:: ESTRATTO DEL DOCUMENTO ::
Infine, quando creò l’uomo, per raccomandare con maggior forza il bene della compagnia disse: “Non è bene che l’uomo sia solo: gli voglio fare un aiuto che gli sia simile” (Gen 2,18). E la divina bontà non formò questo aiuto con una materia simile o uguale, ma per esprimere in modo più chiaro la sua intenzione di favorire la carità e l’amicizia, creò la donna dalla stessa sostanza dell’uomo. È bello che il secondo essere umano venga tolto dal fianco del primo: così la natura vuole insegnarci che tutti gli esseri umani sono uguali, quasi collaterali, e che nelle cose umane non c’è né superiore né inferiore, il che costituisce l’essenza stessa dell’amicizia. Così, fin dal principio, la natura stessa ha impresso nello spirito umano il desiderio dell’amicizia e della carità, un desiderio che il sentimento interiore dell’amore presto intensificò dandogli un certo gusto di dolcezza.

Ma dopo la caduta del primo uomo, quando con il raffreddarsi della carità subentrò nel mondo l’avidità, che portò a preferire l’egoismo alla solidarietà, l’avarizia e l’invidia offuscarono lo splendore dell’amicizia e della carità, e introdussero nei costumi ormai corrotti dell’umanità contese, rivalità, odi e sospetti. Allora si cominciò a distinguere tra carità e amicizia, avvertendo che l’amore era dovuto anche ai nemici e ai perversi, ma essendo anche evidente che tra i buoni e i malvagi non poteva esserci alcuna comunione di volontà e di propositi. L’amicizia, che all’inizio era vissuta, come la carità, da tutti e con tutti, rimase confinata per legge naturale a pochi.

Questi, vedendo come molti violassero le leggi della lealtà e della solidarietà, si legarono tra di loro in un patto più stretto di amore e di amicizia così da trovare, in mezzo ai mali che vedevano e pativano, ristoro e quiete nella grazia dell’amore reciproco. Bisogna dire però che anche nelle persone in cui la vita disonesta aveva cancellato ogni senso di virtù, la ragione, che in essi non poteva spegnersi, lasciò in loro l’inclinazione verso l’amicizia e la compagnia, al punto che le ricchezze non potevano piacere all’avaro, o la gloria all’ambizioso, o il piacere al lussurioso, se non c’era qualcuno insieme al quale goderne. Anche tra le persone peggiori, infatti, si strinsero legami detestabili, che vennero nascosti sotto il nome dell’amicizia, ma che dovettero essere distinti da questa con giuste regole, per evitare che, ingannati da una qualche somiglianza, quelli che cercavano l’amicizia vera cadessero incautamente in quella sbagliata. Così l’amicizia, insita nella natura e rafforzata dall’esperienza, è stata alla fine regolata dall’autorità della legge.

L’amicizia e la sapienza

È chiaro quindi che l’amicizia è naturale come la virtù, come la sapienza, e come tutte quelle cose che, per la loro bontà naturale, sono da desiderare e da praticare per se stesse. Tutti quelli che le posseggono, poi, sanno farne un buon uso, e nessuno ne abusa.

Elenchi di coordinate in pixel
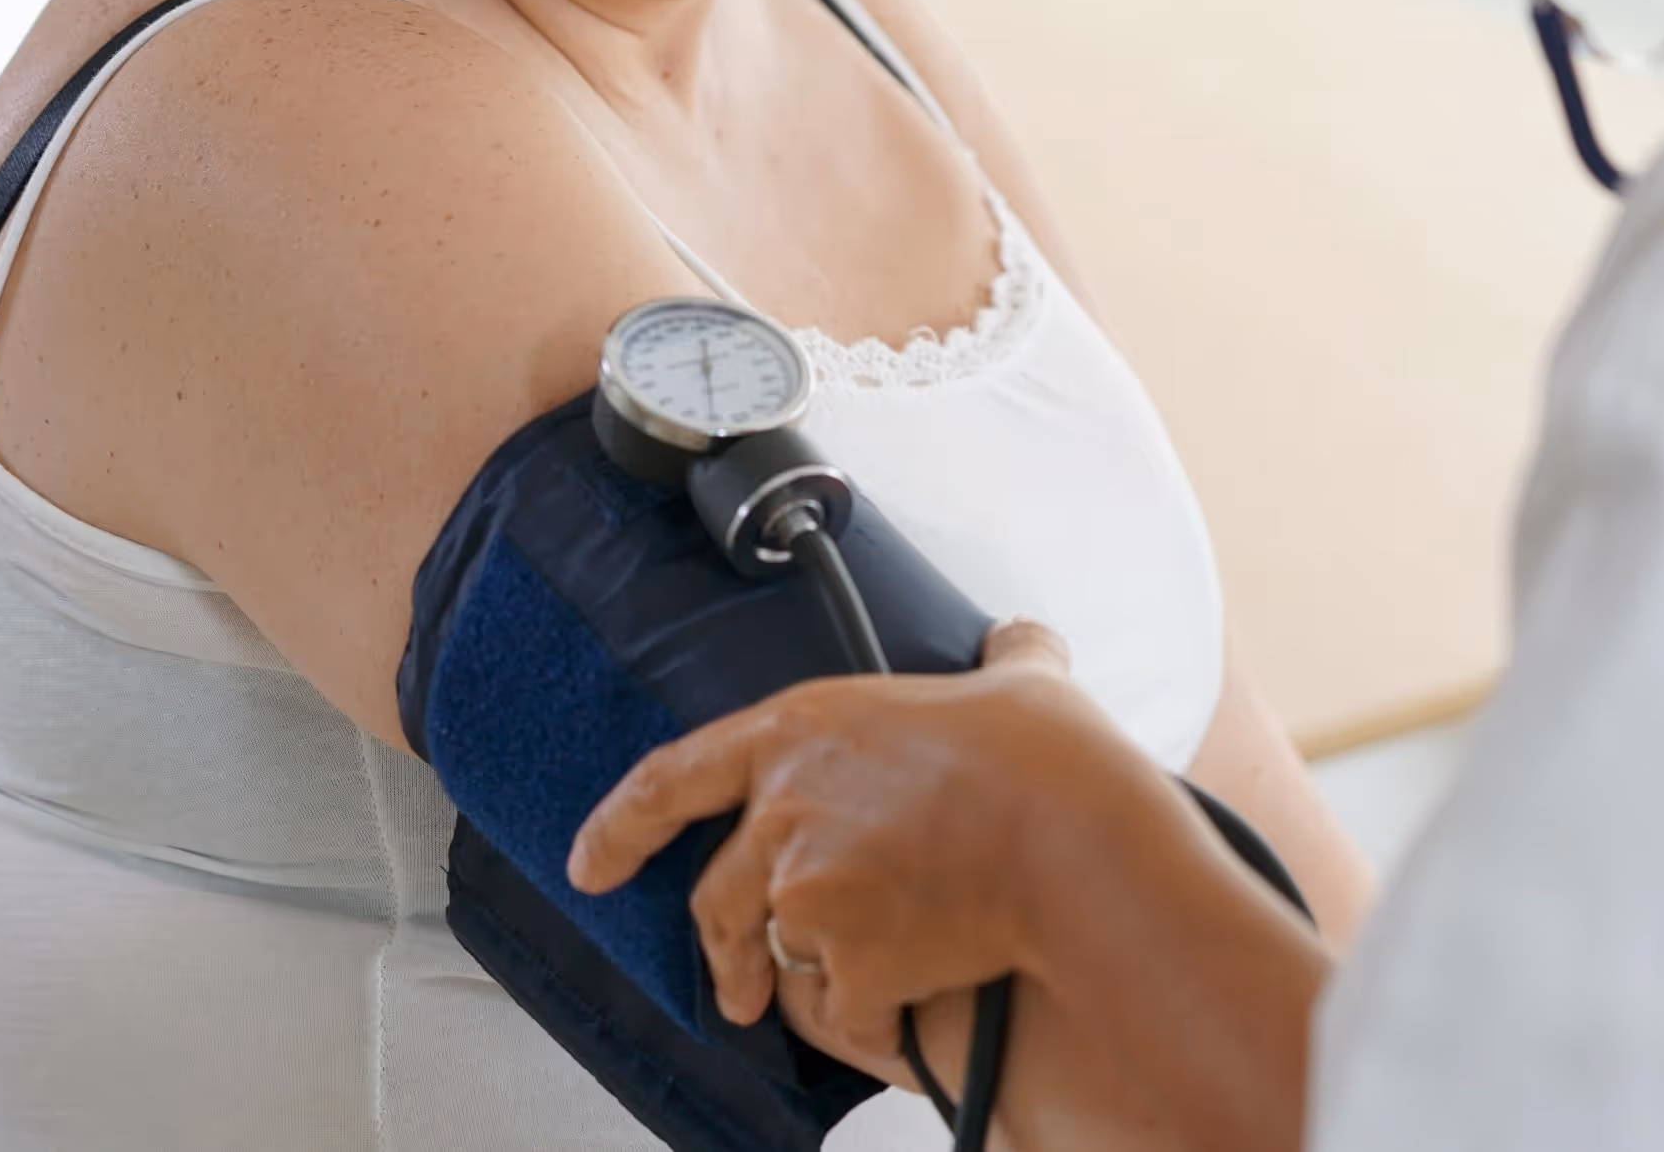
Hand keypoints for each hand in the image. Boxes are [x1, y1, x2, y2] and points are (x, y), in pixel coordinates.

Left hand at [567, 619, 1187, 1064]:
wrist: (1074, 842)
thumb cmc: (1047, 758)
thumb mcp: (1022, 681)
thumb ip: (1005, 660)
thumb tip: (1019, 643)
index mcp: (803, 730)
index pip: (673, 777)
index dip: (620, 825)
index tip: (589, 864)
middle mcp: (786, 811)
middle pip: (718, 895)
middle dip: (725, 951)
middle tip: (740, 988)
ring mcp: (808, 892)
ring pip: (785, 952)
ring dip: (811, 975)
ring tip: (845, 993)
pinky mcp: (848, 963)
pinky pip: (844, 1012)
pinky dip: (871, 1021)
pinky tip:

:: COMPITO ASSEGNATO ::
Ricopia parola per parola il passo del brano sull'amicizia che comincia con "È chiaro quindi" e prosegue fino a "nessuno ne abusa.".

:: RISULTATO ::
È chiaro quindi che l’amicizia è naturale come la virtù, come la sapienza, e come tutte quelle cose che, per la loro bontà naturale, sono da desiderare e da praticare per se stesse. Tutti quelli che le posseggono, poi, sanno farne un buon uso, e nessuno ne abusa.